**Questions**
- A) In the article on General Electric, where does GE rank among the world's companies by market capitalization?
- B) Write out the part of the article on General Electric that opens with the words "In my opinion, services" and closes with "pack no more?".

General Electric (NYSE:GE) is currently the ninth-largest company in the world based on its market capitalization. Yes, it's a massive organization, but GE's management team thinks about size in a much different way today than it did 20 years ago.
When Jack Welch was at the helm, GE needed to be No. 1 or 2 in a given market, or it packed up its bags and abandoned the venture altogether. Today, GE appears to prioritize products and customers over positioning. For shareholders, that's a positive sign of a company on a mission versus one grasping for growth.
GE's "Aha!" moment
In 2001, USA Today published a telling story about the evolution of Jack Welch's thinking as the head honcho at GE. It's worth a read on its own, but for those interested in cutting to the chase, here's the punch line: In their relentless pursuit to move the needle at a giant conglomerate like GE, managers were passing one profitable opportunity after another while chasing market share.
At the time, size trumped strategy, hands down. And the turbine market served as prime example of this counterproductive behavior.
In the early 1990s, GE decided to forgo the opportunity to provide after-market services for the huge turbines it sold. To managers, this was a ruthlessly competitive niche where GE would be a late entrant. Should they decide to enter, the resulting profits would be small at first, and it could take years to become a player with any serious clout.
This line of thinking was flawed, however, and leadership woke up to this fact by the late 1990s. Shortly thereafter, GE entered the services businesses, and, sure enough, it's turned into a veritable cash cow less than two decades later.
In my opinion, services are absolutely critical to GE's future profit margin growth. From 2011 to 2013, for example, since they represented roughly 28% of revenue but approximately 40% of earnings on average. Talk about a potentially costly oversight.
Leader of the pack no more?
As we fast-forward in time and look at GE today, investors can rest assured that GE's abandoned its size-matters-most mentality. In his letters to shareholders, CEO Jeff Immelt has lamented those years when bureaucracy hamstrung GE's ability to move quickly and focus on customers. In 2012, he described an ongoing transformation:
We had too many "checkers" and not enough "doers." Visiting with entrepreneurs has helped me focus on complexity, accountability and purpose. I have found two books -- The Lean Startup and The Startup Playbook -- to be particularly useful.

**Dataset records**
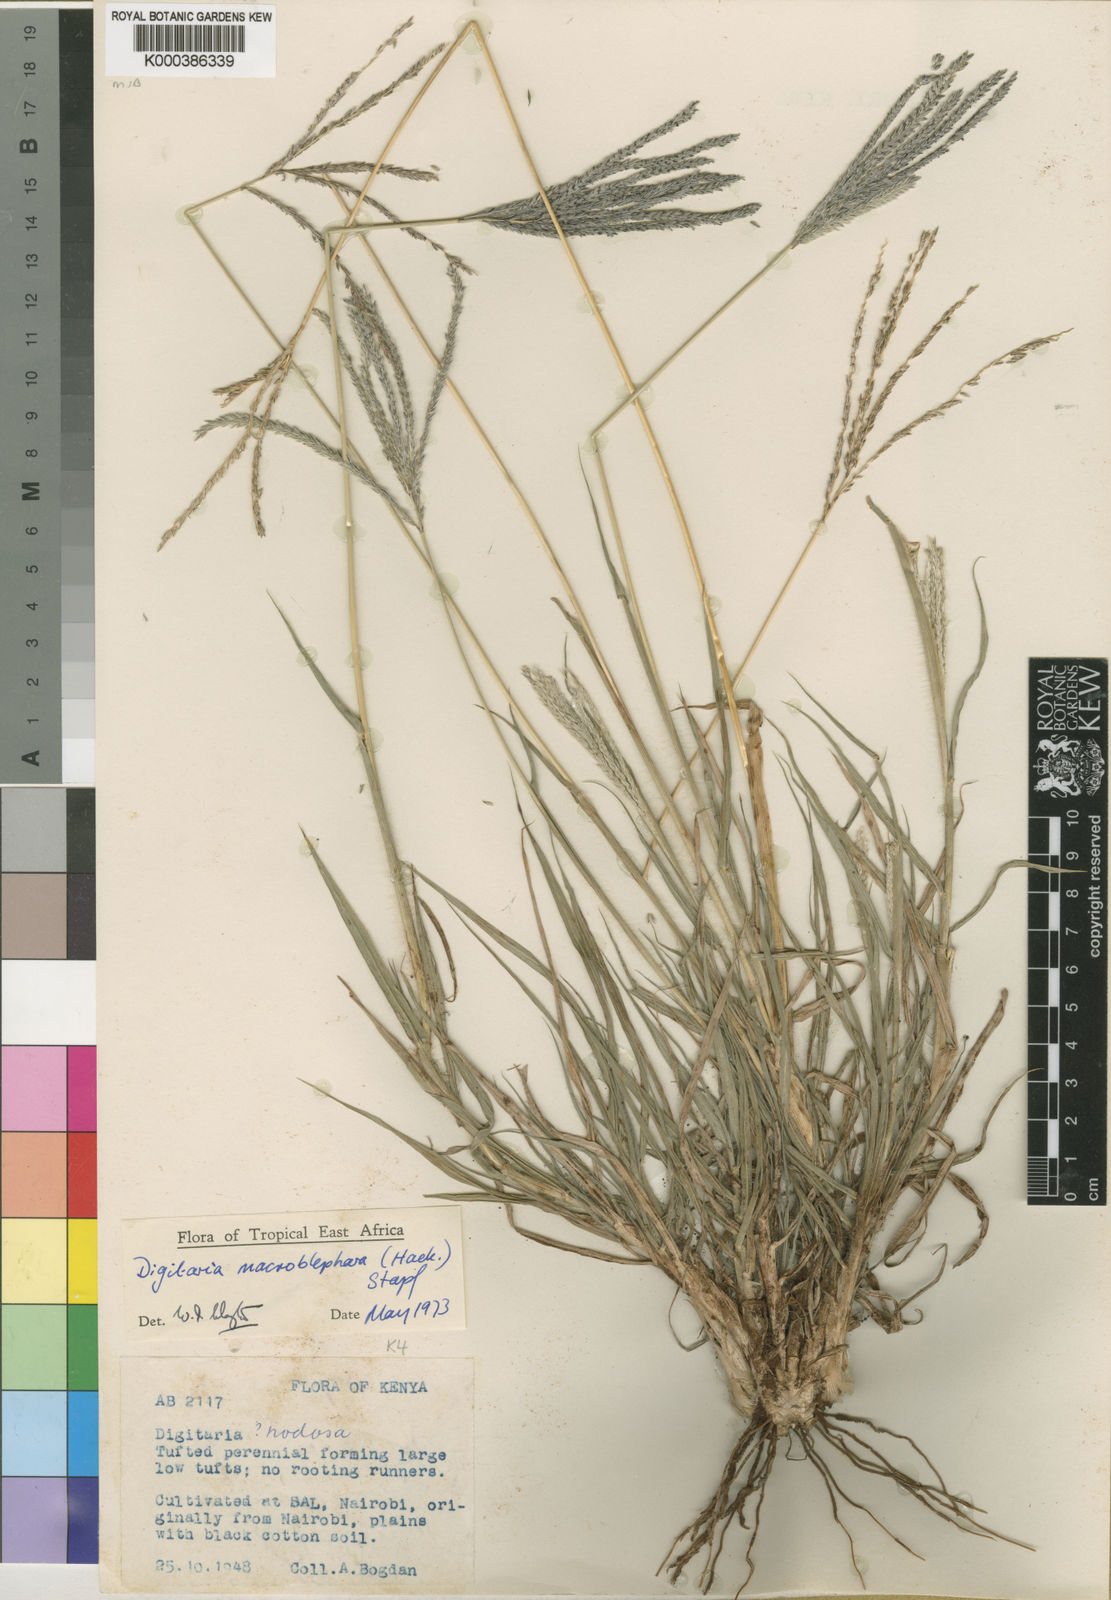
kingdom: Plantae
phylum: Tracheophyta
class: Liliopsida
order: Poales
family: Poaceae
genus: Digitaria
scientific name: Digitaria macroblephara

**Exercise solutions**
- A) Ninth-largest in the world.

- B)
In my opinion, services are absolutely critical to GE's future profit margin growth. From 2011 to 2013, for example, since they represented roughly 28% of revenue but approximately 40% of earnings on average. Talk about a potentially costly oversight.
Leader of the pack no more?